Son zamanlarda elektrik konusundan yakınmayan yok sanırım. Çok-az tüketen tüm aboneler elektrik dağıtım şirketlerinin fiyat uygulamalarından yaka silker oldu.
Herkes eskiyi arıyor desek mi acaba?.. Eskiden fiyat konusunda hiç olmazsa bu denli can yakıcı tarife uygulanmıyordu.
Eskinin en kötü tarafı elektriğin zırt-pırt habersiz kesilmesi olurdu.
Aboneler de -belki- bilgi sahibi olmadıklarında ses çıkarmazlardı.
Elektrik habersiz kesilirdi, yüksek voltajla aniden gelirdi.
O zaman da buzdolapları, çamaşır, bulaşık makineleri, televizyonlar, radyolar “sizlere ömür.”
Bir abone çıkıp bu zararın tazminini -nedense- istemeyi akıl etmezdi.
Türkiye Elektrik Kurumu (TEK) bu işlerin tek sorumlusuydu.
Elektrik alacak olanlar “depozito” denilen abonman bedeli öder, elektrikleri bağlanırdı.
Düşününüz, on-yirmi, belki de otuz-kırk milyon abone bu depozito paralarını TEK’e yatırdılar.
Milyar liralar TEK’in nezdinde…
O dönemin elektrik abonesi olanlardan biri de benim…
Yaşanan enflasyonist fiyat hareketlerinden sonra TEK nezdindeki bu milyar liralık abonmanların alış gücü ne oldu? Sıfırlandı!..
Soran yok… Soruşturan hiç…
Türkiye düşmüş bir siyaset anaforunun ortasına cebelleşip duruyor.

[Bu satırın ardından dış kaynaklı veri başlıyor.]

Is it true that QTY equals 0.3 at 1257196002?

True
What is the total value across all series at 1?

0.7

TEK de, diğer kurumlar gibi özelleştirilince tüketicilerin abonman bedelleri ne oldu? Ben de herkes gibi araştırmadım. Aboneliğim nasıl olsa devam ediyor, rahatlığıma sayın…
Ama elektrik faturaları farklı farklı gelince iş değişti, rahatlığım kalmadı.

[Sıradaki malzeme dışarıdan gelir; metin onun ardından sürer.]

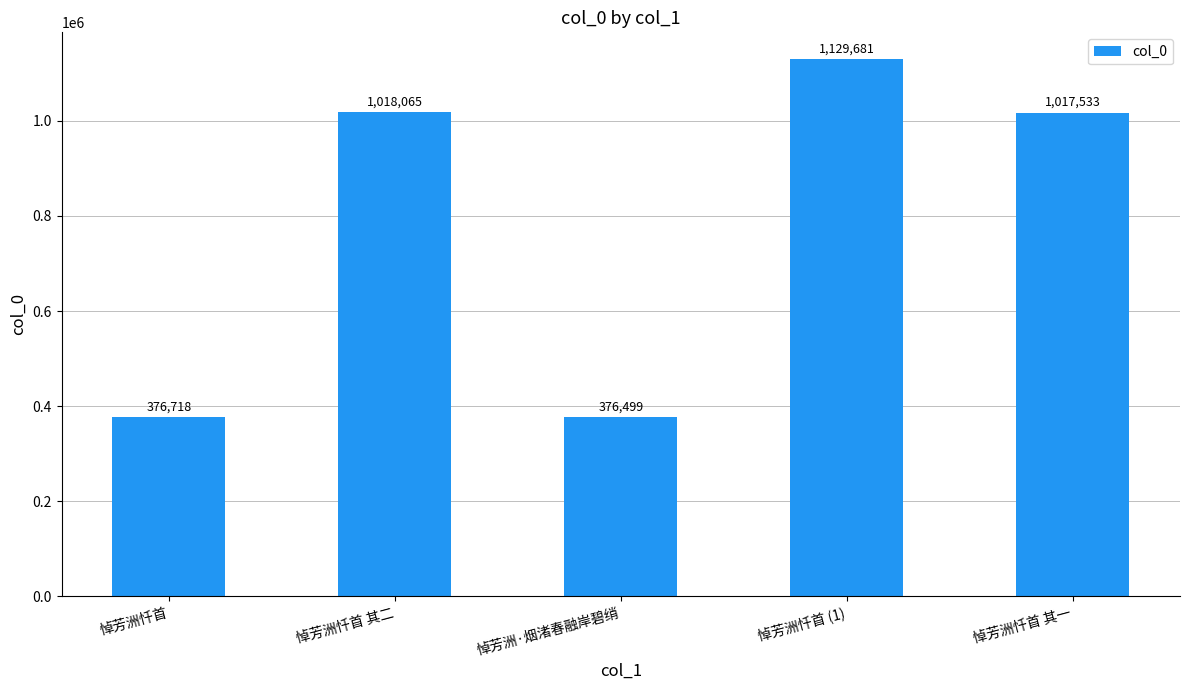

How many data points are less than 1017533?

2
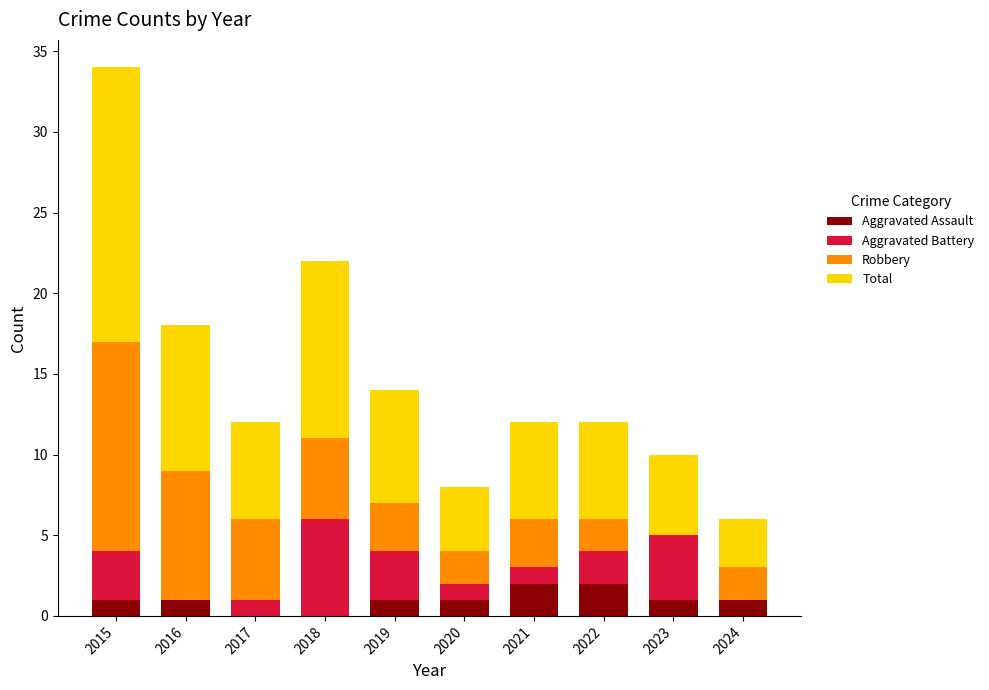

What is the total value across all series at 2024?

6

Önceki ay elektrik dağıtım şirketi elemanları geldi, kırk yıldır kullandığım elektrik sayacını sökmeye kalktılar. Nedenini sordum, “Dijital sayaç takacağız” dediler. Bir sakıncası mı var, diye sordum. “Tüm eski saatleri değiştiriyoruz. Merak etmeyiniz, sayaç bedeli almıyoruz” avuntusu verdiler. Ama benim bunca yıl kullandığım sayacı söküp alıp götürdüler.
Yeni gelen elektrik faturalarına baktım. Tüketimi; gündüz (06-17), puant (17-22), gece (22-06) olarak göstermişler…
Eskiden böyle bir uygulama yoktu. “Sinekten yağ çıkarmak” mı ne?
17-22 saatleri arasını (her neyse) “Puant” olarak ücretlendirmeye almışlar.
“Kendin pişir, kendin ye!..” benzeri, yeni yöntemler icat edip ücret talep ediliyor.
Şaştığım şey, dijital sayaç takılmadan önce elektrik faturam nasıl hesaplanıyordu?
Eski sayacımın böyle gece-gündüz ayırımı yapan özelliği yoktu.
“Enerji fiyatı” adı altında uygulanan tarife farklı… Önceki ay ile gelen son elektrik faturasında tüketici aleyhine uygulama var.
Bu keyfilik neden?
Bir de anlam veremediğim “dağıtım bedeli” diye tanımlanan ve her tüketici gibi benden de (bu ay 78.59TL) tahsilat yapılması…
Bu ne yahu?
Böyle mantıksızlık mı olur?
İlgili dağıtım şirketi saka mı tuttu da su gibi evlere elektrik dağıtıyor. Şirket kendisine verilen işletme hakkını TEK’in devrettiği elektrik şebekesi üzerinden yapmıyor mu?
Bu şebekenin devamlılığı, bakımı söz konusu ise o zaman “dağıtım bedeli” anlamsızlığını/tutarsızlığını elektrik brim fiyatına ilave etse de abonelerin öfkesini üzerine çekmese olmaz mı?
O zaman fırıncılar da marketlere, bakkallara ekmek dağıttığından ötürü artı bir fiyat talep niçin talep etmiyorlar, şaşıyorum.
Bu arada aklıma geldi, belediye su müdürlüğünün düzenlediği faturaya baktım. Allah’tan onlar böyle bir “dağıtım bedeli” diye birşey uydurmadılar.
Korkuyorum, belediyeler elektrik dağıtım şirketlerinin “dağıtım bedeli” uygulamasını duyarsa o zaman yandık.